Tramite questa consapevolezza, la voce della coscienza che è in
noi, come la definisce Heidegger, ci spinge a non vivere nella dimensione del Si, ma attuare scelte che appartengono a un progetto di vita che avvertiamo come nostro, proprio. L’esser-ci e il tempo Da quanto detto finora, risulta come conseguenza che la dimensione che rende possibile l’esser-ci, che ne determina la natura, è il tempo.
POTREMMO ANCHE DIRE:
L’ESSER-CI È IL TEMPO !!! L’esser-ci infatti vive nella triplice dimensione: Del passato = per via della sua condizione originaria dell’essere-gettato Del futuro = in quanto essere progettante Del presente = che il momento in cui le cose del mondo vengono usate per i progetti.
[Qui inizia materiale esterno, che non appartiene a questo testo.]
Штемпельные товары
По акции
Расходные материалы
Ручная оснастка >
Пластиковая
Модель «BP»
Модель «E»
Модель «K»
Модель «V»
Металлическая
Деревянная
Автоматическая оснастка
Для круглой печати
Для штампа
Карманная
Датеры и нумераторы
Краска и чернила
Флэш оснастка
Essere e Tempo come opera incompiuta
Essere e Tempo è un’opera incompiuta. Analizzato l’esser-ci
Heidegger avrebbe dovuto finalmente rispondere alla domanda iniziale: cos’è l’essere?
Ma arrivato a questo punto della stesura Heidegger comprende
che gli manca qualcosa per rispondere a questa domanda: un linguaggio adeguato. Il linguaggio che possiede gli deriva infatti da una storia della filosofia che ha mancato di rispondere a questa domanda. Quindi, prima di rispondere, occorre innanzitutto riformulare i termini stessi della filosofia per trovare un nuovo linguaggio.
Occorre quindi aprire una nuova ricerca, che Heidegger
definisce KEHRE (svolta), e che lo porterà innanzitutto ad affrontare un ripensamento della metafisica tradizionale.